Mil doscientas treinta y cinco madres han venido y ninguna me arropó mejor que la mía

y ninguna me ha leído un titular de los periódicos futuros mejor que la mía

y ninguna fotografió, mejor que la mía, las piernas de todos los lienzos del Museo del Prado.

 

A veces me tropiezo tras caerme,

me predigo cuánto habré de sospechar del suelo los minutos siguientes a que me levante y a dónde irán mis alucinaciones cuando Dios se sepa entre ellas.

Ahora sólo sirvo para sentarme al borde de mi tumba y comerme una lata de sardinas.

 

Me preocupaba el vacío —enterramos a los muertos para protegerlos del aire—.

Me preocupaba pensar lo que no podría traducirse.

Me preocupaban los besos que se ponen de rodillas cuando amenaza tormenta

y he temblado soportando el liderazgo de la espada que no se empuña con la duda.

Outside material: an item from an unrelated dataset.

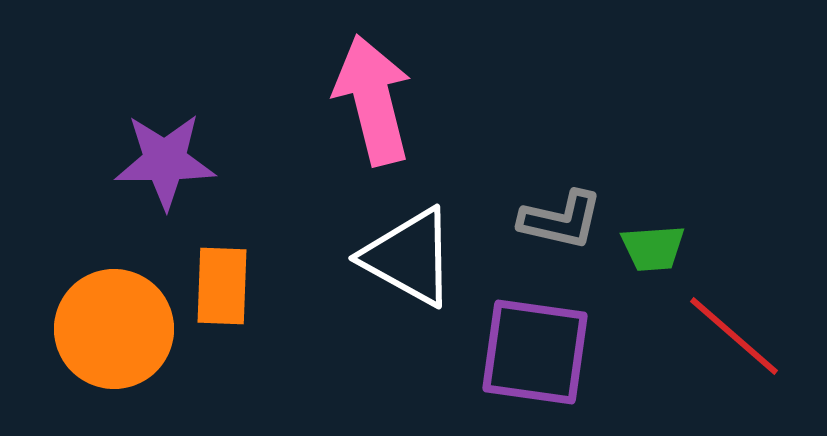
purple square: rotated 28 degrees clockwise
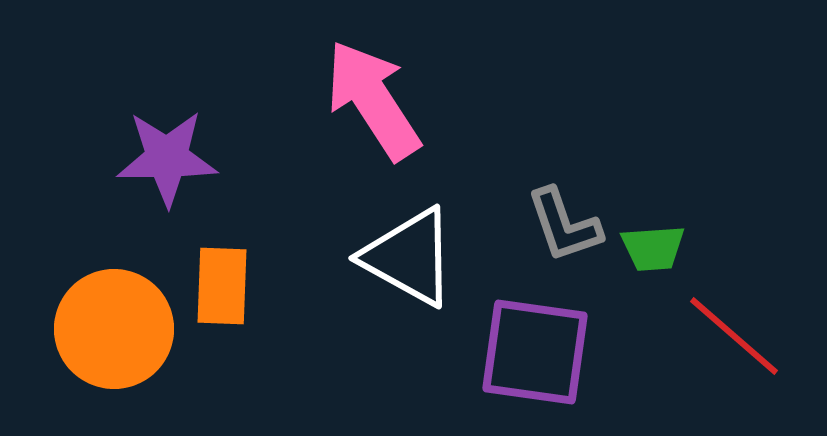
pink arrow: rotated 19 degrees counterclockwise
purple star: moved 2 px right, 3 px up
gray L-shape: moved 3 px right, 5 px down; rotated 58 degrees clockwise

Me preocupaban las legañas matutinas fácilmente sobornables, los atardeceres de las guerras homéricas y que nunca supe cuál es el propósito de mi aburrimiento.

Me preocupaba, incluso, el sabor a miel que dejan las langostas en la playa nada más enterrarse.

He pasado tres noches preocupándome por el árbol de Navidad en el que cuelgan todos los hijos no deseados de las madres solteras como un precioso escalofrío entre las ingles, como una eternidad desesperada que encuentra en un mortal sus vacaciones.